Wenn eine Band über zehn Jahre untertaucht, dann erwartet man entweder rostigen Schrott oder ein Comeback, das wie eine Breitseite direkt in die Planken knallt. Bei Pendulum ist letzteres der Fall: Inertia hat genug Druck, um selbst eine rostige Piratenkutsche auf Lichtgeschwindigkeit zu bringen. Was hier an elektronischer Energie, Metalwucht und Breakbeat-Wahnsinn zusammenkommt, lässt keine Kombüse kalt.
Ich hab mir das Teil ordentlich aufgedreht, und was soll ich sagen? Die Bude wackelt immer noch.
Von Perth auf die großen Weltmeere
Wer Pendulum erst jetzt auf dem Schirm hat, hat wohl lange unterm Deck geschlafen. 2002 in Perth (Australien) gegründet, mischten Rob Swire, Gareth McGrillen und Paul Harding die Drum’n’Bass-Welt auf wie ein Orkan die Nordsee. Doch statt bei Synthgeplucker stehenzubleiben, rammten sie Gitarren, Industrial-Elemente und Stadionmelodien in ihren Sound, bis selbst eingefleischte Rocker anerkennend nickten.
Mit Alben wie Hold Your Colour (2005) oder Immersion (2010) fuhren sie direkt an die Spitze des modernen Crossover – und verschwanden dann lange unter Deck. Nach ein paar EPs und Gastspielen war es lange ruhig. Doch jetzt ist Inertia da – und macht genau da weiter, wo sie zuletzt aufgehört haben: Mit einer Ladung Dynamit im Frachtraum.
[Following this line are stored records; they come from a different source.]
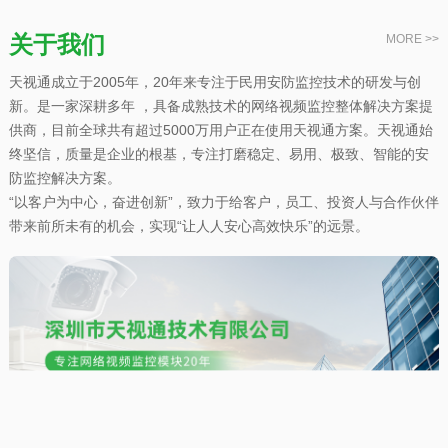
关于我们
MORE >>
天视通成立于2005年，20年来专注于民用安防监控技术的研发与创
新。是一家深耕多年 ，具备成熟技术的网络视频监控整体解决方案提
供商，目前全球共有超过5000万用户正在使用天视通方案。天视通始
终坚信，质量是企业的根基，专注打磨稳定、易用、极致、智能的安
防监控解决方案。
“以客户为中心，奋进创新”，致力于给客户，员工、投资人与合作伙伴
带来前所未有的机会，实现“让人人安心高效快乐”的远景。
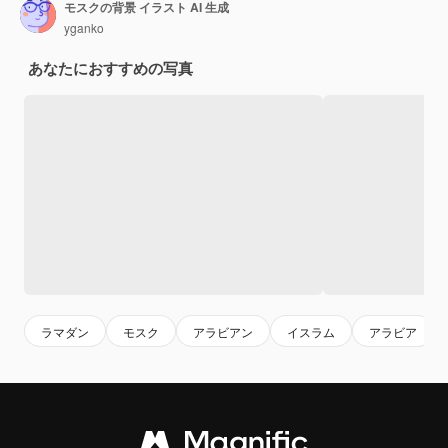
モスクの背景 イラスト AI 生成
yganko
あなたにおすすめの写真
ラマダン
モスク
アラビアン
イスラム
アラビア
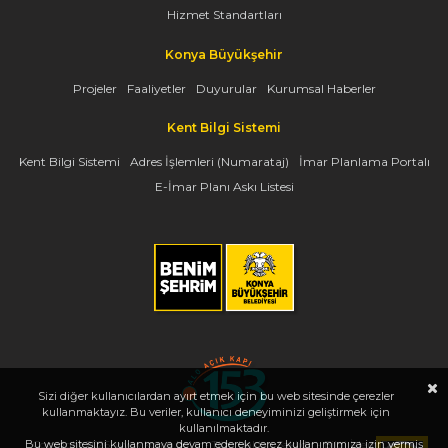
Hizmet Standartları
Konya Büyükşehir
Projeler
Faaliyetler
Duyurular
Kurumsal Haberler
Kent Bilgi Sistemi
Kent Bilgi Sistemi
Adres İşlemleri (Numarataj)
İmar Planlama Portalı
E-İmar Planı Askı Listesi
Sizi diğer kullanıcılardan ayırt etmek için bu web sitesinde çerezler
kullanmaktayız. Bu veriler, kullanıcı deneyiminizi geliştirmek için
kullanılmaktadır.
Bu web sitesini kullanmaya devam ederek çerez kullanımımıza izin vermiş
Copyright 2026, www.konya.bel.tr - Tüm Hakları Saklıdır - Bilgi İşlem Dairesi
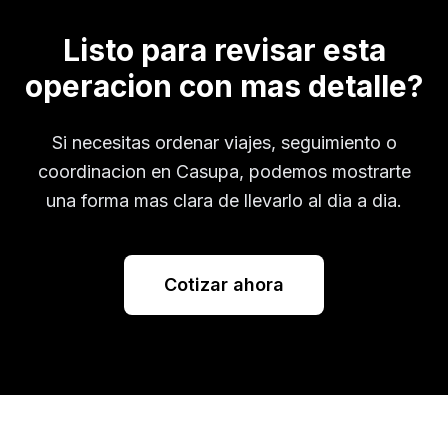
Listo para revisar esta
operacion con mas detalle?
Si necesitas ordenar viajes, seguimiento o
coordinacion en
Casupa
, podemos mostrarte
una forma mas clara de llevarlo al dia a dia.
Cotizar ahora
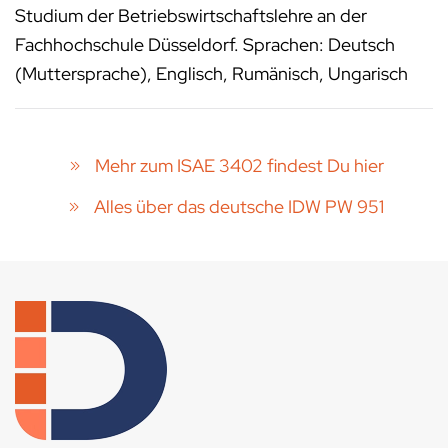
Studium der Betriebswirtschaftslehre an der
Fachhochschule Düsseldorf. Sprachen: Deutsch
(Muttersprache), Englisch, Rumänisch, Ungarisch
Mehr zum ISAE 3402 findest Du hier
Alles über das deutsche IDW PW 951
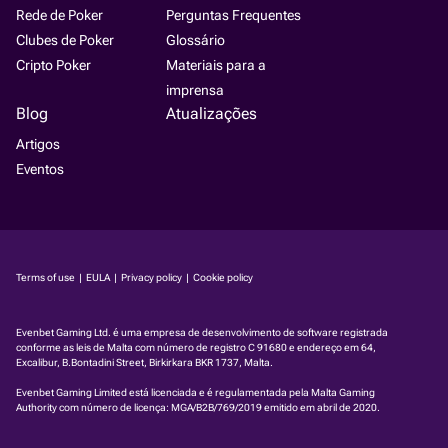
Rede de Poker
Perguntas Frequentes
Clubes de Poker
Glossário
Cripto Poker
Materiais para a
imprensa
Blog
Atualizações
Artigos
Eventos
Terms of use
|
EULA
|
Privacy policy
|
Cookie policy
Evenbet Gaming Ltd. é uma empresa de desenvolvimento de software registrada
conforme as leis de Malta com número de registro C 91680 e endereço em 64,
Excalibur, B.Bontadini Street, Birkirkara BKR 1737, Malta.
Evenbet Gaming Limited está licenciada e é regulamentada pela Malta Gaming
Authority com número de licença:
MGA/B2B/769/2019
emitido em abril de 2020.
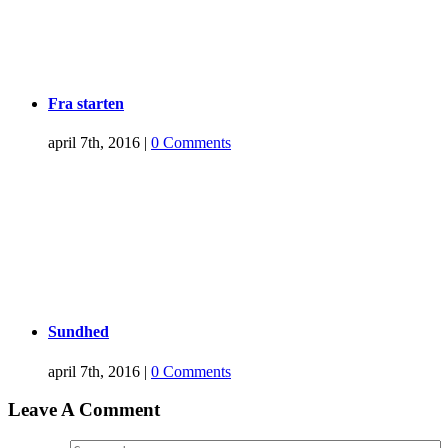
Fra starten
april 7th, 2016
|
0 Comments
Sundhed
april 7th, 2016
|
0 Comments
Leave A Comment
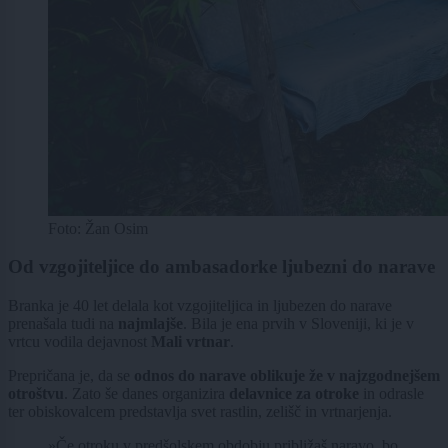
Foto: Žan Osim
Od vzgojiteljice do ambasadorke ljubezni do narave
Branka je 40 let delala kot vzgojiteljica in ljubezen do narave
prenašala tudi na
najmlajše
. Bila je ena prvih v Sloveniji, ki je v
vrtcu vodila dejavnost
Mali vrtnar
.
Prepričana je, da se
odnos do narave oblikuje že v najzgodnejšem
otroštvu
. Zato še danes organizira
delavnice za otroke
in odrasle
ter obiskovalcem predstavlja svet rastlin, zelišč in vrtnarjenja.
»Če otroku v predšolskem obdobju približaš naravo, bo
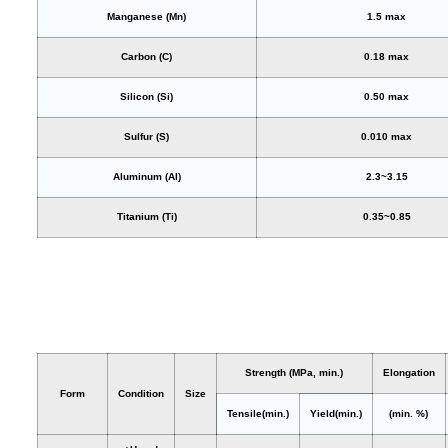
Manganese (Mn)
1.5 max
Carbon (C)
0.18 max
Silicon (Si)
0.50 max
Sulfur (S)
0.010 max
Aluminum (Al)
2.3~3.15
Titanium (Ti)
0.35~0.85
Strength (MPa, min.)
Elongation
Form
Condition
Size
Tensile(min.)
Yield(min.)
(min. %)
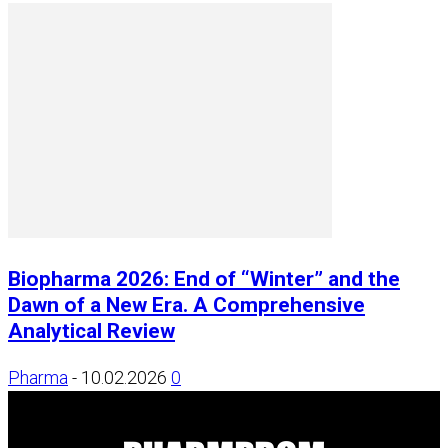
Biopharma 2026: End of “Winter” and the
Dawn of a New Era. A Comprehensive
Analytical Review
Pharma
-
10.02.2026
0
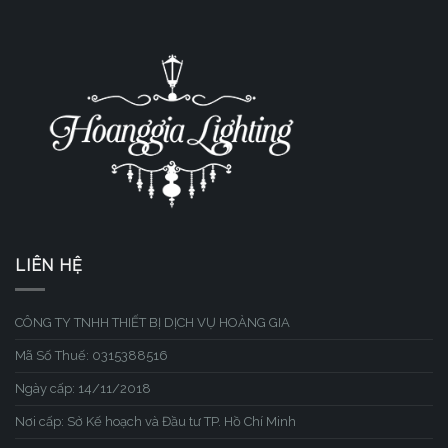
LIÊN HỆ
CÔNG TY TNHH THIẾT BỊ DỊCH VỤ HOÀNG GIA
Mã Số Thuế: 0315388516
Ngày cấp: 14/11/2018
Nơi cấp: Sở Kế hoạch và Đầu tư TP. Hồ Chí Minh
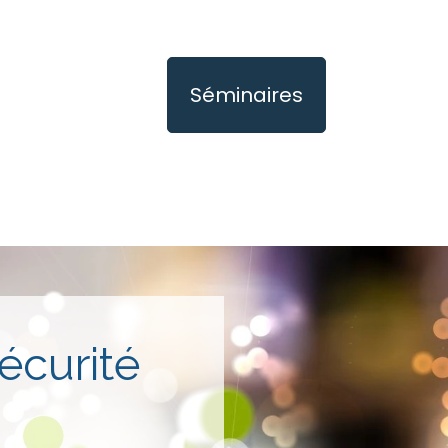
Séminaires
sécurité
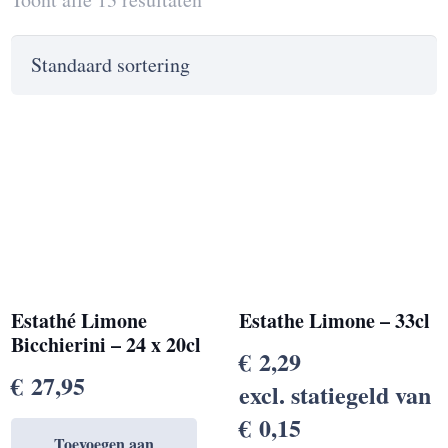
Estathé Limone
Estathe Limone – 33cl
Bicchierini – 24 x 20cl
€
2,29
€
27,95
excl. statiegeld van
€
0,15
Toevoegen aan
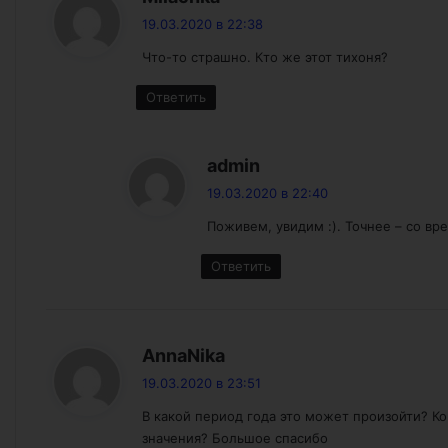
19.03.2020 в 22:38
Что-то страшно. Кто же этот тихоня?
Ответить
:
admin
19.03.2020 в 22:40
Поживем, увидим :). Точнее – со вр
Ответить
:
AnnaNika
19.03.2020 в 23:51
В какой период года это может произойти? Ко
значения? Большое спасибо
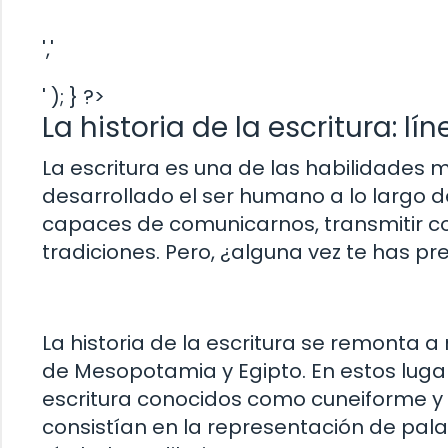
','
' ); } ?>
La historia de la escritura: lí
La escritura es una de las habilidades
desarrollado el ser humano a lo largo de
capaces de comunicarnos, transmitir co
tradiciones. Pero, ¿alguna vez te has p
La historia de la escritura se remonta a 
de Mesopotamia y Egipto. En estos lugar
escritura conocidos como cuneiforme y 
consistían en la representación de pa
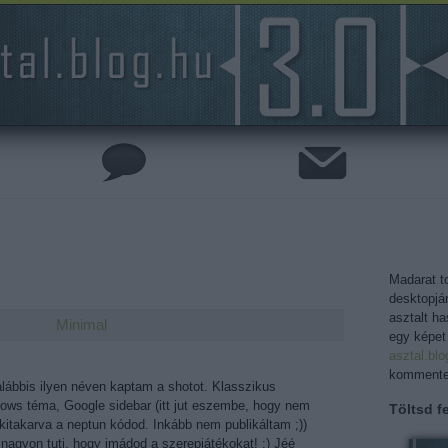
Madarat to
desktopjá
asztalt h
Minimal
egy képet
asztal.bl
kommentel
lábbis ilyen néven kaptam a shotot. Klasszikus
ows téma, Google sidebar (itt jut eszembe, hogy nem
Töltsd fe
 kitakarva a neptun kódod. Inkább nem publikáltam ;))
nagyon tuti, hogy imádod a szerepjátékokat! :) Jéé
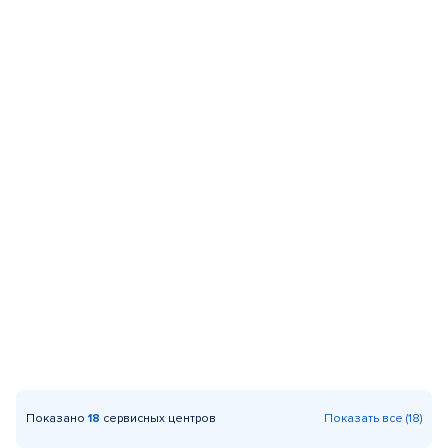
Показано
18
сервисных центров
Показать все (18)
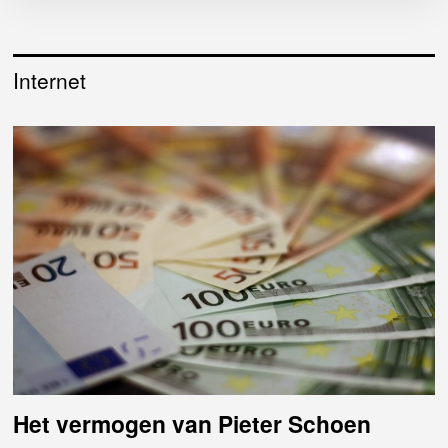
Internet
Het vermogen van Pieter Schoen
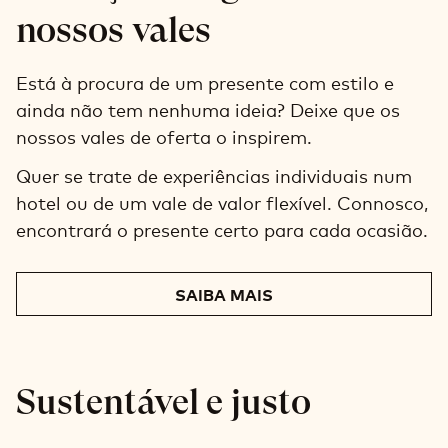
nossos vales
Está à procura de um presente com estilo e
ainda não tem nenhuma ideia? Deixe que os
nossos vales de oferta o inspirem.
Quer se trate de experiências individuais num
hotel ou de um vale de valor flexível. Connosco,
encontrará o presente certo para cada ocasião.
SAIBA MAIS
Sustentável e justo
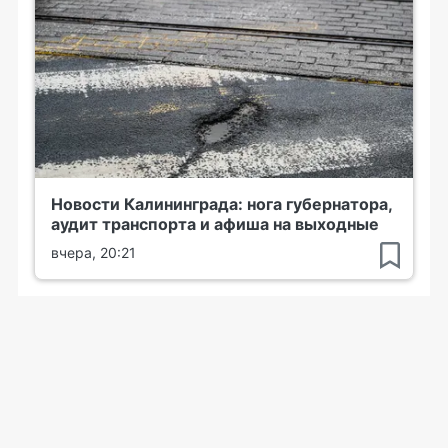
Новости Калининграда: нога губернатора,
аудит транспорта и афиша на выходные
вчера, 20:21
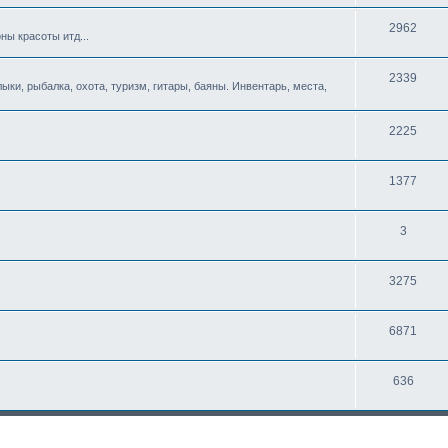
2962
ны красоты итд...
2339
ыки, рыбалка, охота, туризм, гитары, баяны. Инвентарь, места,
2225
1377
3
3275
6871
636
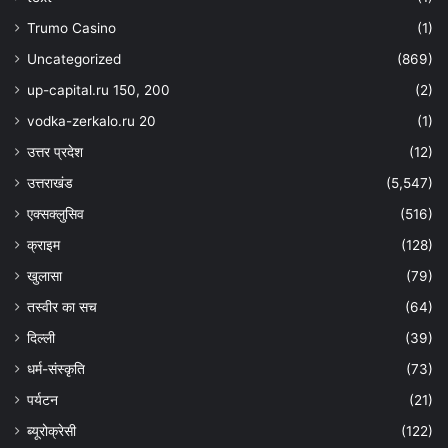
Trumo Casino
(1)
Uncategorized
(869)
up-capital.ru 150, 200
(2)
vodka-zerkalo.ru 20
(1)
उत्तर प्रदेश
(12)
उत्तराखंड
(5,547)
एक्सक्लुसिव
(516)
क्राइम
(128)
खुलासा
(79)
तस्वीर का सच
(64)
दिल्ली
(39)
धर्म-संस्कृति
(73)
पर्यटन
(21)
ब्यूरोक्रेसी
(122)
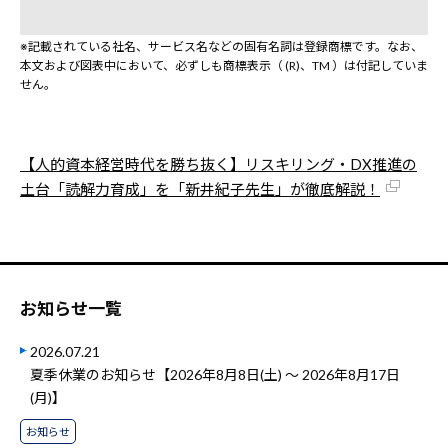
※記載されている社名、サービス名などの固有名詞は登録商標です。なお、
本文および図表中において、必ずしも商標表示（ (R)、TM ）は付記していま
せん。
【人的資本経営時代を勝ち抜く】リスキリング・DX推進の
土台「読解力育成」を「新井紀子先生」が徹底解説！
お知らせ一覧
2026.07.21
夏季休業のお知らせ【2026年8月8日(土) ～ 2026年8月17日
(月)】
お知らせ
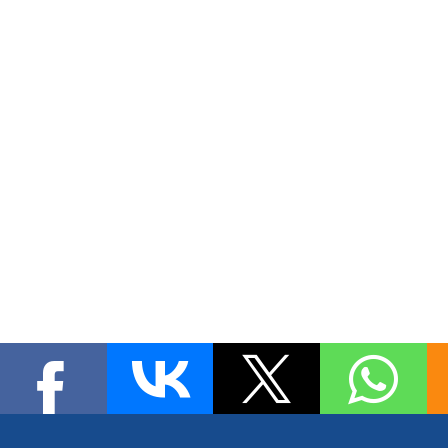
www.armsib.ru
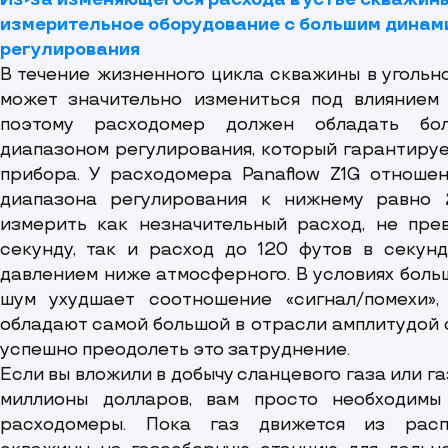
Из-за изменяющегося расхода в устье скважин
измерительное оборудование с большим дина
регулирования
В течение жизненного цикла скважины в угольн
может значительно измениться под влиянием 
поэтому расходомер должен обладать бо
диапазоном регулирования, который гарантируе
прибора. У расходомера Panaflow Z1G отноше
диапазона регулирования к нижнему равно 24
измерить как незначительный расход, не пре
секунду, так и расход до 120 футов в секунд
давлением ниже атмосферного. В условиях боль
шум ухудшает соотношение «сигнал/помехи»,
обладают самой большой в отрасли амплитудой с
успешно преодолеть это затруднение.
Если вы вложили в добычу сланцевого газа или га
миллионы долларов, вам просто необходим
расходомеры. Пока газ движется из расп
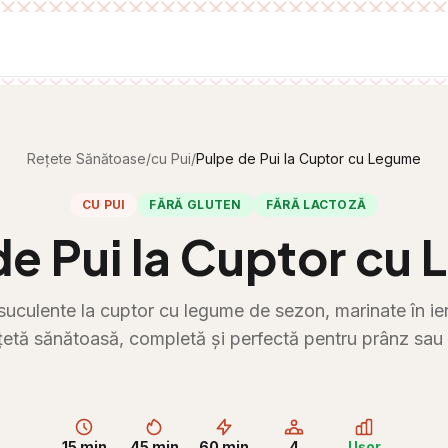
Rețete Sănătoase
/
cu Pui
/
Pulpe de Pui la Cuptor cu Legume
CU PUI
FĂRĂ GLUTEN
FĂRĂ LACTOZĂ
de Pui la Cuptor cu
suculente la cuptor cu legume de sezon, marinate în ie
țetă sănătoasă, completă și perfectă pentru prânz sau 
15 min
45 min
60 min
4
Ușor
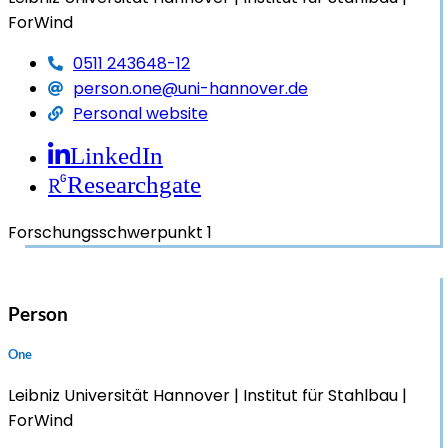
ForWind
0511 243648-12
person.one@uni-hannover.de
Personal website
LinkedIn
Researchgate
Forschungsschwerpunkt 1
Person
One
Leibniz Universität Hannover
Institut für Stahlbau
ForWind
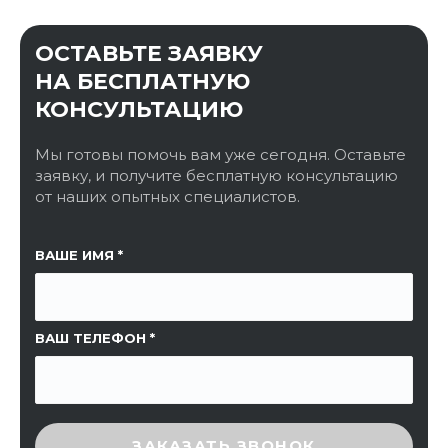
ОСТАВЬТЕ ЗАЯВКУ
НА БЕСПЛАТНУЮ
КОНСУЛЬТАЦИЮ
Мы готовы помочь вам уже сегодня. Оставьте
заявку, и получите бесплатную консультацию
от наших опытных специалистов.
ССЫЛКА НА СТРАНИЦУ
ВАШЕ ИМЯ
ВАШ ТЕЛЕФОН
ВВЕДИТЕ ПРОВЕРОЧНЫЙ КОД
ЗАКАЗАТЬ ЗВОНОК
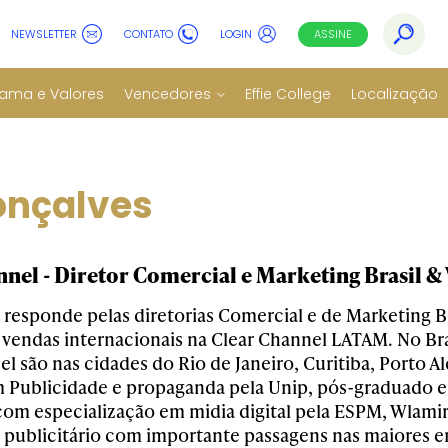
NEWSLETTER
CONTATO
LOGIN
ASSINE
ama e Valores
Vencedores
Effie College
Localização
onçalves
nnel - Diretor Comercial e Marketing Brasil &
 responde pelas diretorias Comercial e de Marketing B
e vendas internacionais na Clear Channel LATAM. No Bra
l são nas cidades do Rio de Janeiro, Curitiba, Porto A
Publicidade e propaganda pela Unip, pós-graduado e
om especialização em midia digital pela ESPM, Wlamir
publicitário com importante passagens nas maiores 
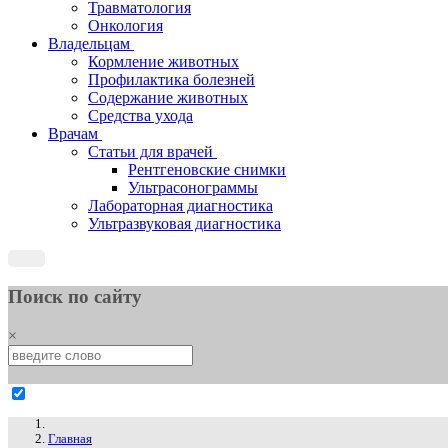
Травматология
Онкология
Владельцам
Кормление животных
Профилактика болезней
Содержание животных
Средства ухода
Врачам
Статьи для врачей
Рентгеновские снимки
Ультрасонограммы
Лабораторная диагностика
Ультразвуковая диагностика
Поиск по сайту
×
Главная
Vom Maschinenraum direkt aufs Oberdeck
Der Opener „Driver“ startet wie ein Gewitter auf offener See: hektische Synths, peitschende Beats, keine Gnade. Das Ding ballert direkt in die Vollen, ohne sich zu erklären. Danach knüpft „Save The Cat“ an – ein grooviges, fast tanzbares Biest, das mit 80er-Flair spielt, ohne kitschig zu werden. Hier sitzt jeder Break, jede Synth-Linie sägt sich tief in den Schädel.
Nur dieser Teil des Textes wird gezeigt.